Hanoi passengers turn their backs on buses as personal vehicles rise

By Doan Loan   July 13, 2016 | 11:40 pm PT
Hanoi passengers turn their backs on buses as personal vehicles rise
Number of people using buses in Hanoi has fallen. Photo by VnExpress
Personal vehicles, poor service quality and congestion are to blame.

The number of people using buses in Hanoi in the first six months of 2016 fell by 5 to 6 percent on-year, according to Nguyen Hoang Hai, director of the city's Public Transport Management and Operation Center.

Hai said the decline was largely attributed to the rise in personal vehicles and increased traffic congestion. 

The city now has more than 5.5 million personal vehicles (nearly 500,000 cars and more than five million motorcycles), Hai said, and on average, over 19,000 new vehicles are registered each month.

Other reasons for the falling demand for buses include lower gasoline prices, which have encouraged many passengers to switch to private vehicles; the appearance of new types of passenger transportation such as Uber and Grab; and students using electric bicycles for short trips.

Transport projects that are currently under construction are also adding to the chaos by slowing down buses and closing bus stops.  

Hai said the service quality does not meet passengers' needs and is reflected by the poor attitude and behavior of some drivers and their assistants.

The Public Transport Management and Operation Center is aiming to increase the number of bus routes to serve people in suburban and urban areas.

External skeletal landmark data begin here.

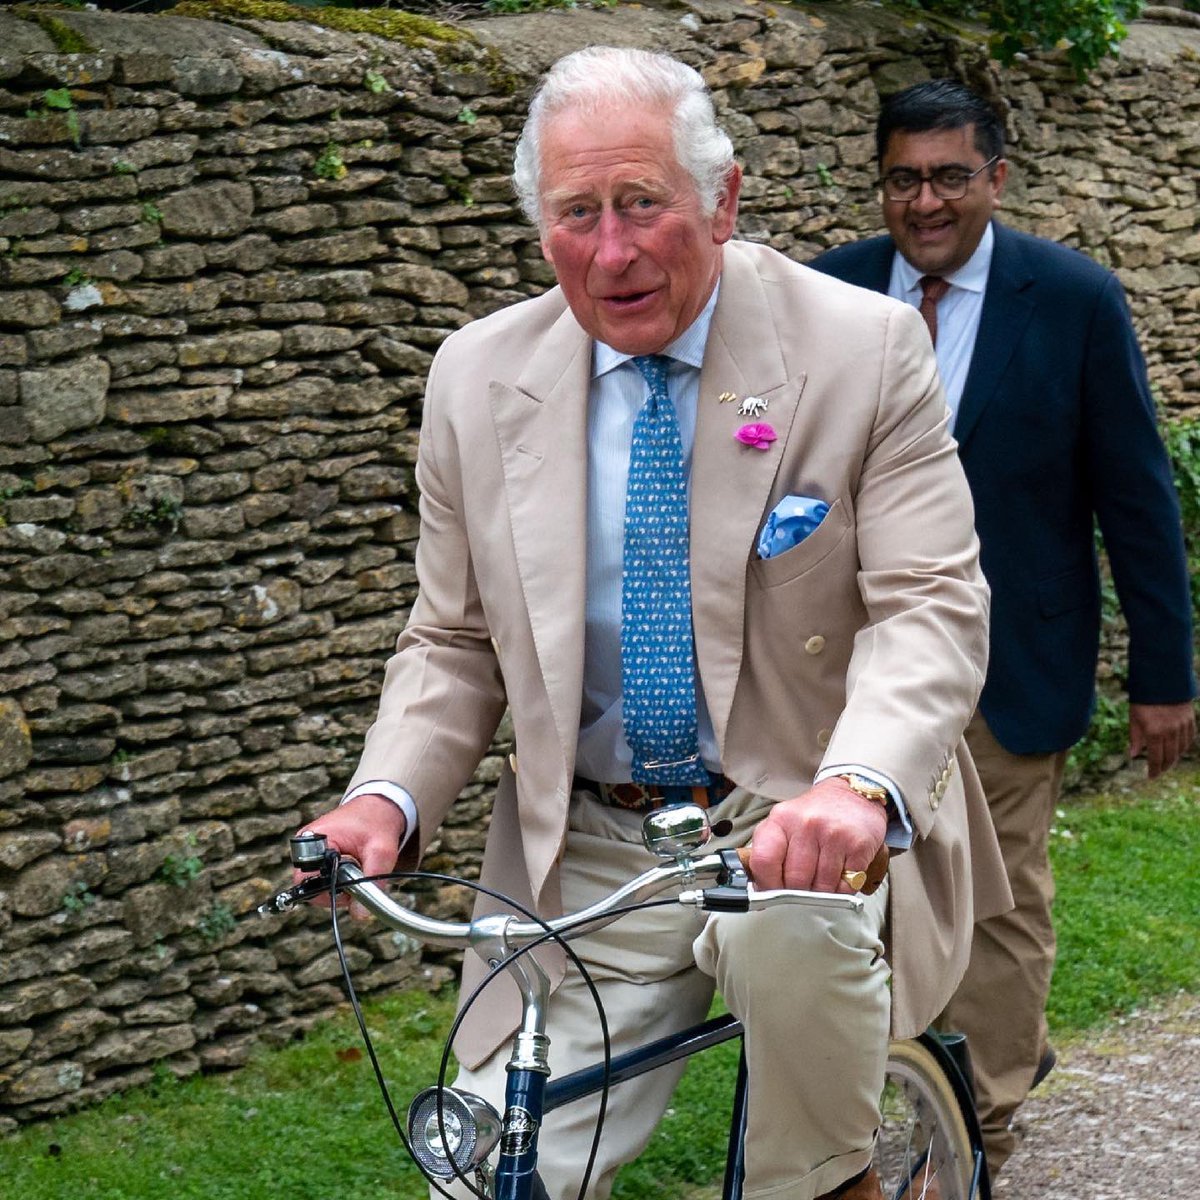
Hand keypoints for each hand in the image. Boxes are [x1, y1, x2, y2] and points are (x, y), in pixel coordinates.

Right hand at [294, 793, 406, 918]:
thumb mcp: (382, 853)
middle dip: (336, 890)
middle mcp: (306, 843)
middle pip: (310, 886)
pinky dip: (339, 879)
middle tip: (357, 878)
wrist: (380, 806)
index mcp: (315, 839)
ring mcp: (309, 849)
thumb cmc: (378, 824)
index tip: (350, 888)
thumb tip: (360, 915)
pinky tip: (352, 867)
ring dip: (339, 885)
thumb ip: (372, 883)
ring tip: (357, 869)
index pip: (307, 881)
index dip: (329, 892)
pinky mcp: (317, 854)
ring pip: (317, 884)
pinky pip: (323, 877)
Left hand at [747, 777, 887, 893]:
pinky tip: (841, 873)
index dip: (767, 885)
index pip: (763, 861)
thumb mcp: (784, 823)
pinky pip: (845, 888)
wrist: (853, 796)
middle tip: (804, 885)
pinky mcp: (858, 846)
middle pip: (794, 881)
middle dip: (798, 892)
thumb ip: (770, 852)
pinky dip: (842, 890)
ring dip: (821, 893)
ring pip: (821, 888)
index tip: (773, 893)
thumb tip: (762, 891)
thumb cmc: (815, 815)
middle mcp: (806, 824)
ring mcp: (833, 835)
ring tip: (823, 876)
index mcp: (781, 819)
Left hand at [1129, 701, 1195, 778]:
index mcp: (1154, 732)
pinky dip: (1183, 747)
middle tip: (1158, 771)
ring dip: (1174, 758)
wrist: (1161, 681)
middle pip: (1170, 757)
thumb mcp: (1134, 718)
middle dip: (1164, 766)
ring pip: (1181, 750)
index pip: (1156, 758)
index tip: (1151, 777)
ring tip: (1167, 762)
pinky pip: (1188, 739)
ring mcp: (1182, 726)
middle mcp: (1170, 731)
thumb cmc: (1143, 700)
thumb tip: (1133, 755)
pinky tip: (1177, 750)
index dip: (1154, 770)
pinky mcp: (1190, 720)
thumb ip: (1135, 738)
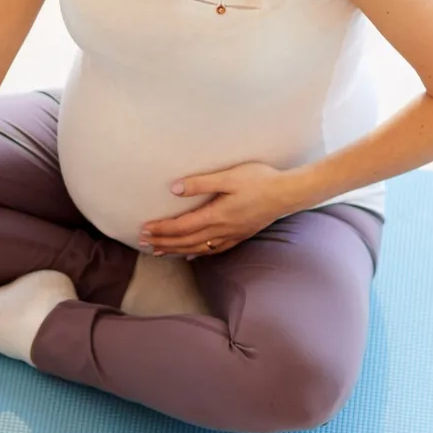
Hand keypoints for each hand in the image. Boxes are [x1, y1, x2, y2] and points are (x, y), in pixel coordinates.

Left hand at [139, 163, 305, 256]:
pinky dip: (199, 253)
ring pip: (198, 248)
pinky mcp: (240, 234)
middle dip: (163, 242)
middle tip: (143, 242)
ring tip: (160, 251)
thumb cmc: (260, 180)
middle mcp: (222, 230)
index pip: (181, 227)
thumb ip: (201, 183)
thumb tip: (173, 189)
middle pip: (186, 241)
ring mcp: (232, 235)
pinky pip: (215, 250)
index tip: (144, 230)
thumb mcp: (229, 177)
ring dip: (177, 250)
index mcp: (216, 215)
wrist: (289, 193)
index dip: (161, 230)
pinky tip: (192, 255)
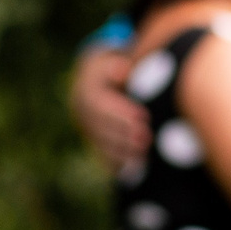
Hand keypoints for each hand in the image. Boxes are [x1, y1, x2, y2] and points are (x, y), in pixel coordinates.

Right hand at [70, 45, 148, 166]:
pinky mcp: (96, 143)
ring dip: (123, 151)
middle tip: (147, 139)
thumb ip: (118, 66)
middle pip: (102, 127)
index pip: (102, 105)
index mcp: (88, 93)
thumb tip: (123, 70)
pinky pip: (104, 156)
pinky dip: (119, 164)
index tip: (143, 117)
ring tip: (145, 154)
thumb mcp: (113, 62)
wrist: (92, 86)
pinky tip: (138, 168)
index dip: (121, 113)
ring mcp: (88, 130)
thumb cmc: (113, 70)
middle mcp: (83, 114)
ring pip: (102, 144)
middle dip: (124, 134)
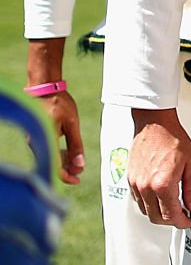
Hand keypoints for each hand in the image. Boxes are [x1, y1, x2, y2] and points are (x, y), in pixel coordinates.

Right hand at [26, 39, 84, 184]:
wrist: (44, 86)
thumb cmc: (58, 102)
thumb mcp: (71, 123)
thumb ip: (75, 144)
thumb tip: (79, 164)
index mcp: (46, 141)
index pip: (55, 168)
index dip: (67, 176)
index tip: (78, 179)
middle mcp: (37, 142)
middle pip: (51, 164)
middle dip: (67, 169)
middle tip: (80, 170)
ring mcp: (36, 137)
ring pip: (49, 156)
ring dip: (62, 161)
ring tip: (76, 161)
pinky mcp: (37, 132)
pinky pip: (47, 148)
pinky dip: (58, 152)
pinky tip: (67, 151)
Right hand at [128, 109, 190, 228]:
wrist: (154, 122)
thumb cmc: (173, 138)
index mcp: (162, 185)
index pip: (171, 216)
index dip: (182, 222)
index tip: (189, 221)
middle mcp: (146, 187)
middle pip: (156, 218)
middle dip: (170, 221)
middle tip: (182, 215)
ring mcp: (135, 184)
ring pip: (146, 211)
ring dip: (159, 213)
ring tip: (171, 205)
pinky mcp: (130, 179)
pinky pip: (138, 200)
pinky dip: (149, 203)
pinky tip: (158, 195)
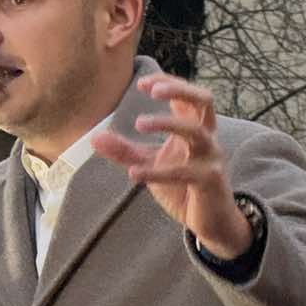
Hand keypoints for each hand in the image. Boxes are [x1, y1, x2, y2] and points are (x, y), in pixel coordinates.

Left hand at [88, 72, 253, 257]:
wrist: (209, 222)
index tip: (141, 83)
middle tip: (153, 91)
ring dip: (168, 123)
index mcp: (194, 128)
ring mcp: (210, 158)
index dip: (168, 84)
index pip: (187, 96)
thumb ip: (124, 151)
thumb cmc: (183, 186)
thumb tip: (94, 137)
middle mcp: (206, 138)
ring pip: (197, 132)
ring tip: (139, 124)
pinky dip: (158, 172)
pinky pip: (185, 172)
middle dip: (180, 90)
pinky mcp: (209, 181)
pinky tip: (133, 173)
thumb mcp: (149, 164)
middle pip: (204, 101)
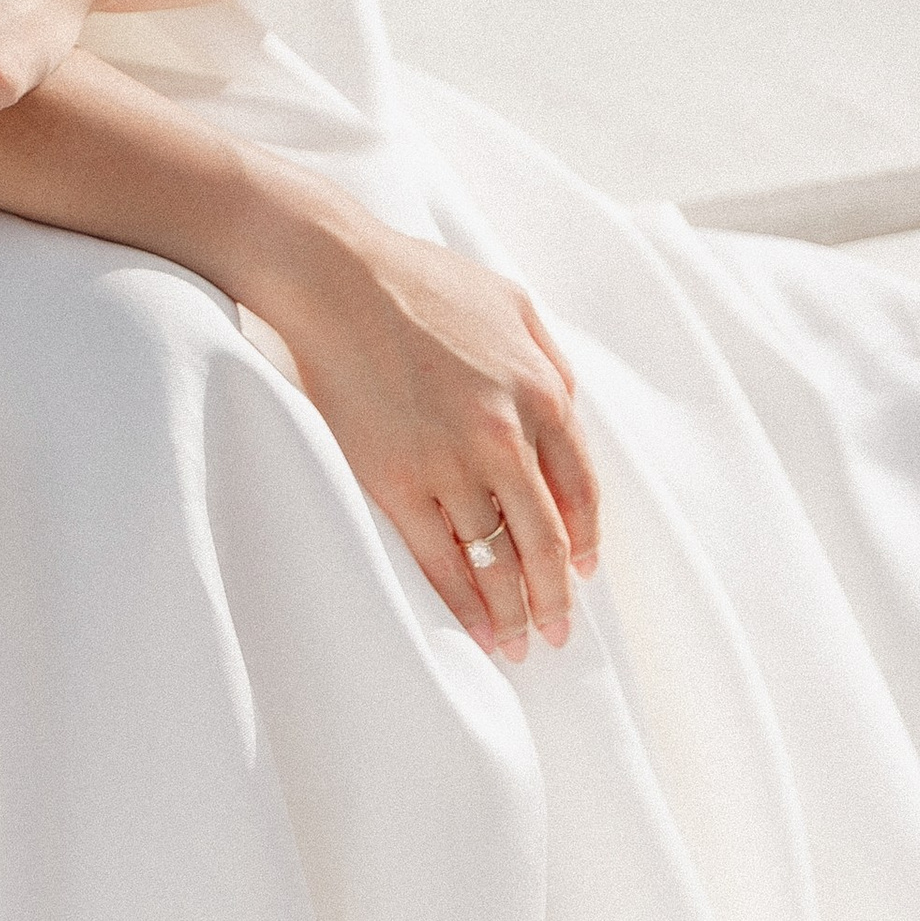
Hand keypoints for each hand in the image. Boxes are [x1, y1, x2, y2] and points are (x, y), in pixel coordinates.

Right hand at [245, 183, 600, 658]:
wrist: (335, 276)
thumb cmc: (419, 280)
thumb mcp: (511, 303)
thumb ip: (551, 361)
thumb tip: (567, 412)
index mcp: (543, 393)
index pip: (581, 491)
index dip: (584, 541)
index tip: (581, 572)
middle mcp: (506, 437)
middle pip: (545, 540)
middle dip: (555, 596)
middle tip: (558, 632)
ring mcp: (452, 464)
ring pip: (496, 560)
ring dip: (511, 610)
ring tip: (518, 644)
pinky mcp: (398, 483)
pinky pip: (441, 560)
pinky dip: (463, 603)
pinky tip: (474, 627)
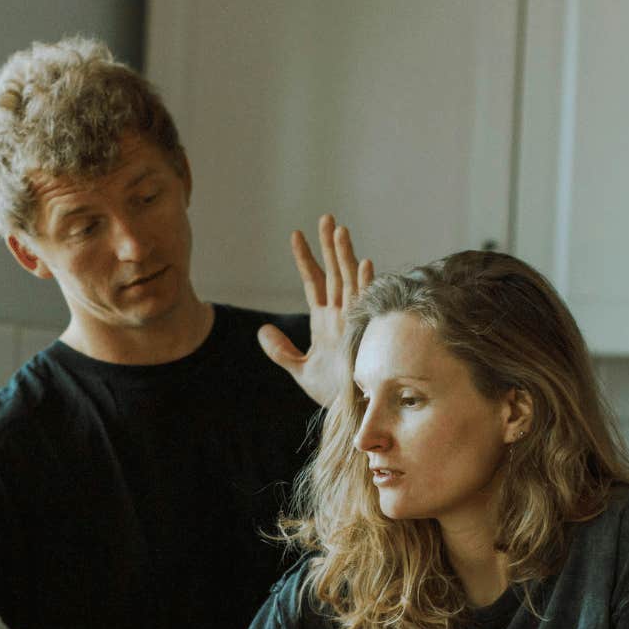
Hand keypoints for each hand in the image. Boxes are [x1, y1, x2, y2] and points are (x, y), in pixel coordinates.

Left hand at [259, 214, 373, 406]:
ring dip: (344, 255)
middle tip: (325, 217)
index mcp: (324, 319)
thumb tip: (262, 330)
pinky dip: (365, 283)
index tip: (295, 235)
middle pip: (333, 272)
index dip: (304, 259)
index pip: (313, 281)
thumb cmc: (332, 392)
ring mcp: (354, 319)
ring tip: (339, 230)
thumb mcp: (299, 369)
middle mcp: (341, 313)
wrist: (350, 411)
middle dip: (328, 246)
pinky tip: (365, 262)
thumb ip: (280, 350)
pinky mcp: (365, 330)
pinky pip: (366, 302)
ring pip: (349, 280)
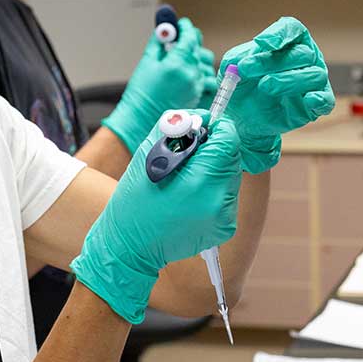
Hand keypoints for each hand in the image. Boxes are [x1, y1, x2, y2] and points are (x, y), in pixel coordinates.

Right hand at [72, 113, 241, 323]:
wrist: (130, 245)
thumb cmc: (133, 199)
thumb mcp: (149, 154)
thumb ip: (177, 128)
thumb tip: (203, 116)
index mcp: (199, 180)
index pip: (228, 140)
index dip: (218, 128)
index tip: (205, 127)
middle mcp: (217, 200)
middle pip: (232, 158)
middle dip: (215, 150)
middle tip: (191, 152)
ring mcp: (223, 217)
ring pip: (231, 177)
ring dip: (214, 170)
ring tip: (187, 177)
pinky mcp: (224, 228)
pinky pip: (226, 197)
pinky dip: (213, 190)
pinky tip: (190, 196)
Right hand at [102, 17, 216, 153]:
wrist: (142, 118)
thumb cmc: (141, 93)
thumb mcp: (147, 62)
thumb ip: (158, 43)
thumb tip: (164, 30)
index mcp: (176, 64)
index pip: (189, 38)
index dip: (186, 28)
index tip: (182, 24)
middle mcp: (190, 74)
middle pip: (199, 49)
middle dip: (191, 40)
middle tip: (182, 38)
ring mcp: (196, 86)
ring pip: (206, 63)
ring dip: (197, 56)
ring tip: (185, 56)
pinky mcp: (197, 95)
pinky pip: (207, 78)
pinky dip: (201, 72)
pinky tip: (191, 71)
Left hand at [218, 17, 335, 173]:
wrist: (240, 118)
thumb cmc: (242, 85)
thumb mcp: (232, 67)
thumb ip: (237, 58)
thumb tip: (242, 59)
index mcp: (288, 43)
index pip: (293, 29)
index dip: (280, 33)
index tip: (260, 43)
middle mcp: (306, 59)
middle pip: (302, 53)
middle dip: (272, 61)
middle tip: (247, 69)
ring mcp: (313, 83)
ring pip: (314, 74)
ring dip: (288, 79)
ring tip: (264, 86)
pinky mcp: (313, 107)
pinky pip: (326, 101)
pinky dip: (320, 100)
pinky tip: (308, 100)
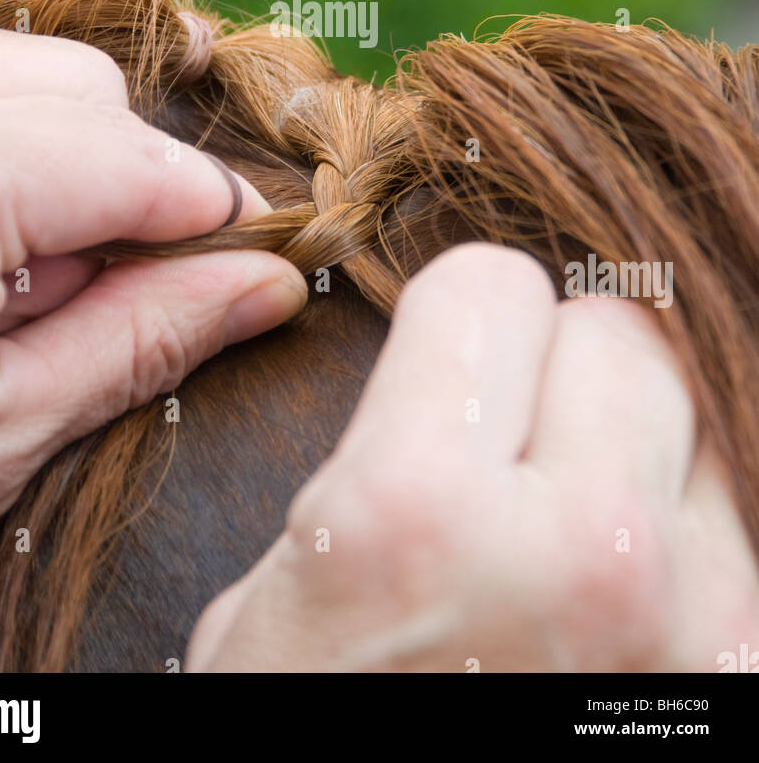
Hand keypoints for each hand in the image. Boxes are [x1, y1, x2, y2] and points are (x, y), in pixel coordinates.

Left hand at [0, 24, 306, 606]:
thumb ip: (147, 337)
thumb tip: (266, 283)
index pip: (135, 161)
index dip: (211, 218)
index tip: (252, 262)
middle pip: (81, 91)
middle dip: (120, 187)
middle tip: (85, 300)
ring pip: (11, 70)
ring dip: (49, 162)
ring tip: (1, 283)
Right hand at [188, 243, 758, 671]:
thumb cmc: (319, 726)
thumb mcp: (289, 588)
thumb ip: (392, 445)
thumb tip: (482, 354)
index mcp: (416, 513)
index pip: (493, 284)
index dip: (462, 325)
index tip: (456, 365)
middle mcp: (578, 557)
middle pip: (620, 333)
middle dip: (564, 369)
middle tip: (521, 440)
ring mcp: (693, 628)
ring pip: (707, 416)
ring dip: (646, 450)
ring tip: (583, 524)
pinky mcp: (744, 675)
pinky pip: (744, 521)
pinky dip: (694, 532)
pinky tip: (635, 588)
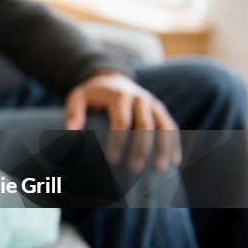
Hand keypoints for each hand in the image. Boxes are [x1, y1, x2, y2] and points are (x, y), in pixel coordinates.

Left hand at [65, 72, 180, 170]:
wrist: (111, 78)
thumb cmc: (92, 94)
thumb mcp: (77, 98)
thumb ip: (74, 114)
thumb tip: (72, 135)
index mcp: (119, 96)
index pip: (121, 121)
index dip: (118, 141)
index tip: (112, 160)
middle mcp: (140, 99)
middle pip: (145, 125)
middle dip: (141, 148)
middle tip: (135, 170)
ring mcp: (153, 104)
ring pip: (165, 126)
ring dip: (165, 148)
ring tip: (160, 169)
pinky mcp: (161, 111)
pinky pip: (172, 127)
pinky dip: (175, 144)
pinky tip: (175, 162)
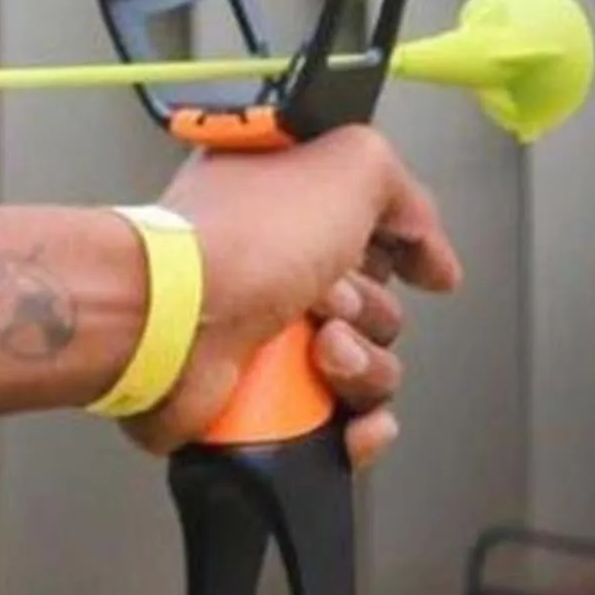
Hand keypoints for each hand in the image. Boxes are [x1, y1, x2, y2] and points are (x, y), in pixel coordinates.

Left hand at [129, 127, 462, 470]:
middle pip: (380, 312)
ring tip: (321, 352)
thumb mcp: (349, 165)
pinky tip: (352, 421)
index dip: (399, 254)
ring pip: (369, 371)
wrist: (170, 320)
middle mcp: (273, 276)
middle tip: (331, 301)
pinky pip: (341, 426)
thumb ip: (400, 187)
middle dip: (374, 314)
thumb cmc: (242, 240)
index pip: (376, 240)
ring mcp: (265, 342)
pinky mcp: (260, 400)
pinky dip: (359, 429)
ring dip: (364, 368)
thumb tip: (424, 241)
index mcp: (286, 214)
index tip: (405, 263)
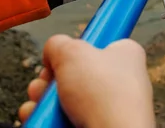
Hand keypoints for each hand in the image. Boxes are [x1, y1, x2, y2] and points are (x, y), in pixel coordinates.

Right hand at [18, 35, 154, 127]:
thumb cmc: (103, 94)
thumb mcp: (73, 51)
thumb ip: (58, 44)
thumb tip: (52, 52)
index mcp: (126, 56)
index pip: (100, 44)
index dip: (76, 48)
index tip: (63, 55)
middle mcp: (121, 81)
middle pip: (74, 74)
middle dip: (50, 80)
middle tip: (44, 84)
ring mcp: (109, 109)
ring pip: (65, 100)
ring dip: (43, 102)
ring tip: (38, 104)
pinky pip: (65, 121)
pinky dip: (48, 120)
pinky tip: (38, 118)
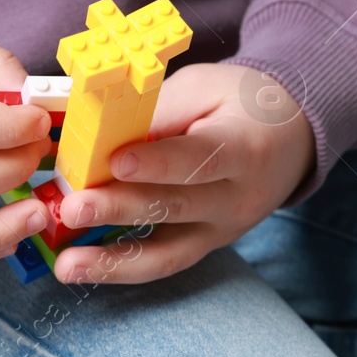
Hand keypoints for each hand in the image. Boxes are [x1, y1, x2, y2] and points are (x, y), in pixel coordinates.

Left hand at [53, 62, 316, 283]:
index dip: (159, 161)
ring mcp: (223, 229)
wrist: (289, 139)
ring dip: (114, 260)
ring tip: (66, 264)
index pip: (201, 158)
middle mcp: (238, 197)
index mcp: (244, 147)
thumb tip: (99, 133)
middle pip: (177, 206)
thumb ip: (160, 112)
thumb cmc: (240, 103)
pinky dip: (119, 268)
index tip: (116, 161)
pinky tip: (80, 268)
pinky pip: (163, 262)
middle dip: (120, 209)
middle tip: (72, 207)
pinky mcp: (206, 245)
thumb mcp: (205, 88)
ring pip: (169, 252)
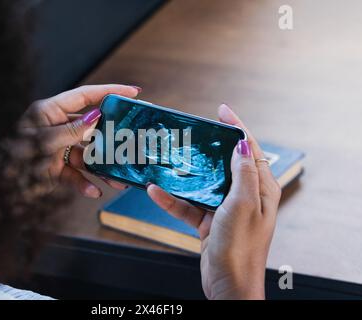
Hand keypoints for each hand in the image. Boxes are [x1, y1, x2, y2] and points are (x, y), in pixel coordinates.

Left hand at [9, 84, 140, 196]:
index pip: (85, 97)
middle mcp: (56, 128)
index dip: (109, 92)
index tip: (133, 92)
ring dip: (102, 168)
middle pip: (91, 129)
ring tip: (117, 179)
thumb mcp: (42, 141)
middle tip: (130, 143)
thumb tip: (95, 117)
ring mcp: (57, 150)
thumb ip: (71, 131)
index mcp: (50, 112)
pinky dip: (85, 184)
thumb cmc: (10, 157)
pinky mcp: (55, 169)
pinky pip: (76, 175)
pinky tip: (94, 191)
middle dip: (111, 139)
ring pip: (87, 155)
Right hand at [147, 104, 280, 299]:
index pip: (250, 150)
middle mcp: (245, 196)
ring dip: (184, 175)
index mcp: (261, 189)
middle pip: (224, 164)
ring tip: (167, 160)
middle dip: (206, 149)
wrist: (228, 286)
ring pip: (203, 183)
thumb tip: (242, 145)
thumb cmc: (240, 248)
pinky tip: (156, 192)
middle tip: (189, 134)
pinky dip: (173, 199)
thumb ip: (243, 174)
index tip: (221, 111)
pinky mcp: (208, 222)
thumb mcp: (243, 205)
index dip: (237, 127)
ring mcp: (225, 209)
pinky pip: (189, 205)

Many of the capital's infrastructure projects are expected to be completed by the second half of this year, which might improve traffic flow and allow bus stops to reopen.

"To encourage people to take buses, public transport infrastructure should be given priority and sidewalks should be cleared for pedestrians ," said Hai.

Hanoi has 92 bus routes, of which 72 are subsidized, 12 are non-subsidized and 8 run to nearby cities. In 2015, those buses transported 498 million passengers, accounting for 15 percent of total travel demand.